Le FBI et la CISA viennent de publier une alerte qui risque de bousculer bien des idées reçues sur les messageries chiffrées. Le message n’est pas que Signal ou WhatsApp sont cassés. Au contraire, les autorités américaines précisent que le chiffrement des applications n’a pas été compromis. Ce qui est visé, ce sont les comptes des utilisateurs, par des campagnes de hameçonnage capables de contourner la protection en s’attaquant directement à la personne.
L’alerte vise des opérations attribuées à des acteurs liés au renseignement russe. Selon le document officiel, ces campagnes ont permis un accès non autorisé à des milliers de comptes de messagerie. Une fois dans le compte, les attaquants peuvent lire les messages, consulter les contacts, envoyer des messages au nom de la victime et tenter d’infecter d’autres personnes à leur tour.
Le point important, c’est donc la nuance. Le chiffrement de bout en bout protège le contenu pendant son transit entre deux appareils. Mais si un pirate parvient à associer son propre appareil à votre compte, ou à vous soutirer un code de vérification, il peut lire les échanges sans avoir besoin de casser le chiffrement. Le FBI insiste précisément sur ce scénario, en évoquant l’abus des fonctions d’appareils liés et les détournements de comptes.
Cette mise au point rejoint d’autres constats du milieu de la cybersécurité. Microsoft a récemment documenté une campagne où des messages WhatsApp servaient à livrer des fichiers malveillants sur Windows. Là encore, la faille n’était pas dans le chiffrement de la plateforme, mais dans la capacité des attaquants à convaincre l’utilisateur d’ouvrir un fichier piégé. La sécurité technique reste solide, mais elle ne protège pas contre toutes les erreurs humaines.

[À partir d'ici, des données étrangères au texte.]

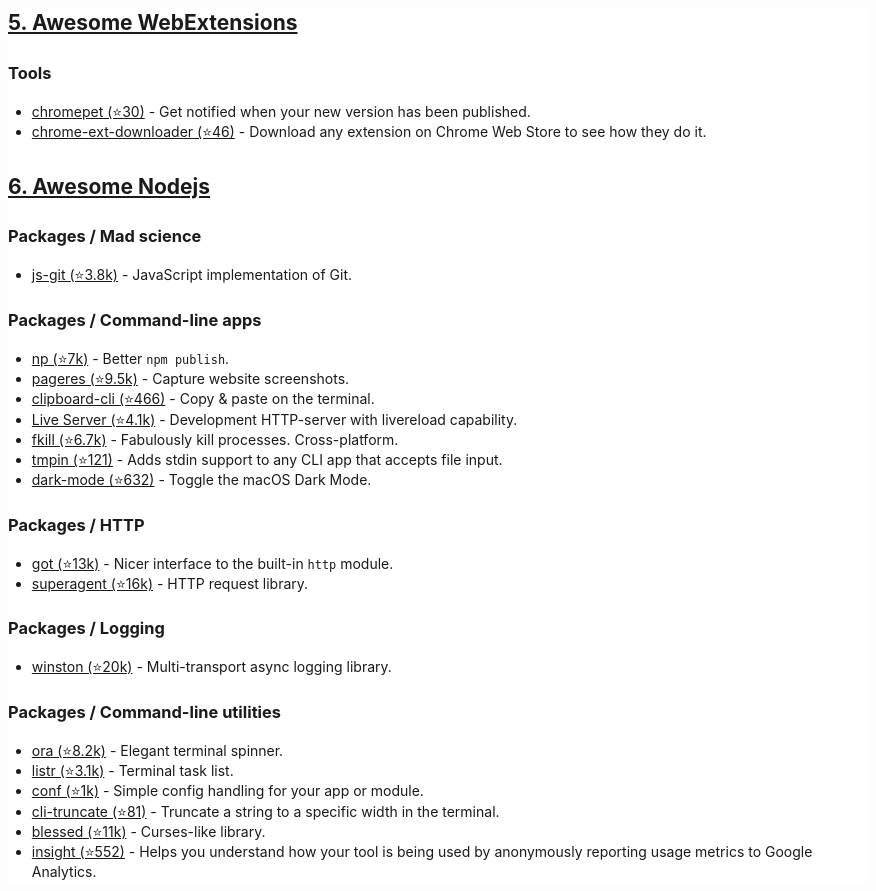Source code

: ## [5. Awesome WebExtensions](/content/fregante/Awesome-WebExtensions/README.md)

### Tools

*   [chromepet (⭐30)](https://github.com/ZenHubIO/chromepet) - Get notified when your new version has been published.
*   [chrome-ext-downloader (⭐46)](https://github.com/jiripospisil/chrome-ext-downloader) - Download any extension on Chrome Web Store to see how they do it.

## [6. Awesome Nodejs](/content/sindresorhus/awesome-nodejs/README.md)

### Packages / Mad science

*   [js-git (⭐3.8k)](https://github.com/creationix/js-git) - JavaScript implementation of Git.

### Packages / Command-line apps

*   [np (⭐7k)](https://github.com/sindresorhus/np) - Better `npm publish`.
*   [pageres (⭐9.5k)](https://github.com/sindresorhus/pageres) - Capture website screenshots.
*   [clipboard-cli (⭐466)](https://github.com/sindresorhus/clipboard-cli) - Copy & paste on the terminal.
*   [Live Server (⭐4.1k)](https://github.com/tapio/live-server) - Development HTTP-server with livereload capability.
*   [fkill (⭐6.7k)](https://github.com/sindresorhus/fkill-cli) - Fabulously kill processes. Cross-platform.
*   [tmpin (⭐121)](https://github.com/sindresorhus/tmpin) - Adds stdin support to any CLI app that accepts file input.
*   [dark-mode (⭐632)](https://github.com/sindresorhus/dark-mode) - Toggle the macOS Dark Mode.

### Packages / HTTP

*   [got (⭐13k)](https://github.com/sindresorhus/got) - Nicer interface to the built-in `http` module.
*   [superagent (⭐16k)](https://github.com/visionmedia/superagent) - HTTP request library.

### Packages / Logging

*   [winston (⭐20k)](https://github.com/winstonjs/winston) - Multi-transport async logging library.

### Packages / Command-line utilities

*   [ora (⭐8.2k)](https://github.com/sindresorhus/ora) - Elegant terminal spinner.
*   [listr (⭐3.1k)](https://github.com/samverschueren/listr) - Terminal task list.
*   [conf (⭐1k)](https://github.com/sindresorhus/conf) - Simple config handling for your app or module.
*   [cli-truncate (⭐81)](https://github.com/sindresorhus/cli-truncate) - Truncate a string to a specific width in the terminal.
*   [blessed (⭐11k)](https://github.com/chjj/blessed) - Curses-like library.
*   [insight (⭐552)](https://github.com/yeoman/insight) - Helps you understand how your tool is being used by anonymously reporting usage metrics to Google Analytics.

Pour les usagers, la leçon est simple. Une messagerie chiffrée demeure préférable à une messagerie non chiffrée, mais elle n’offre pas une immunité totale. Il faut vérifier les appareils liés à son compte, activer les protections supplémentaires, éviter de partager des codes reçus par SMS ou dans l’application, et se méfier des messages qui prétendent venir du support technique. Le FBI rappelle d’ailleurs qu’un service légitime ne demandera pas ce type d’information par message direct.
Cette nouvelle alerte du FBI ne condamne pas le chiffrement de bout en bout, elle en remet plutôt les limites en contexte. La confidentialité du transport des messages est une chose. La sécurité du téléphone, du compte et des habitudes de l’utilisateur en est une autre. Et dans bien des cas, c’est encore l’humain, plus que l’algorithme, qui demeure le maillon faible.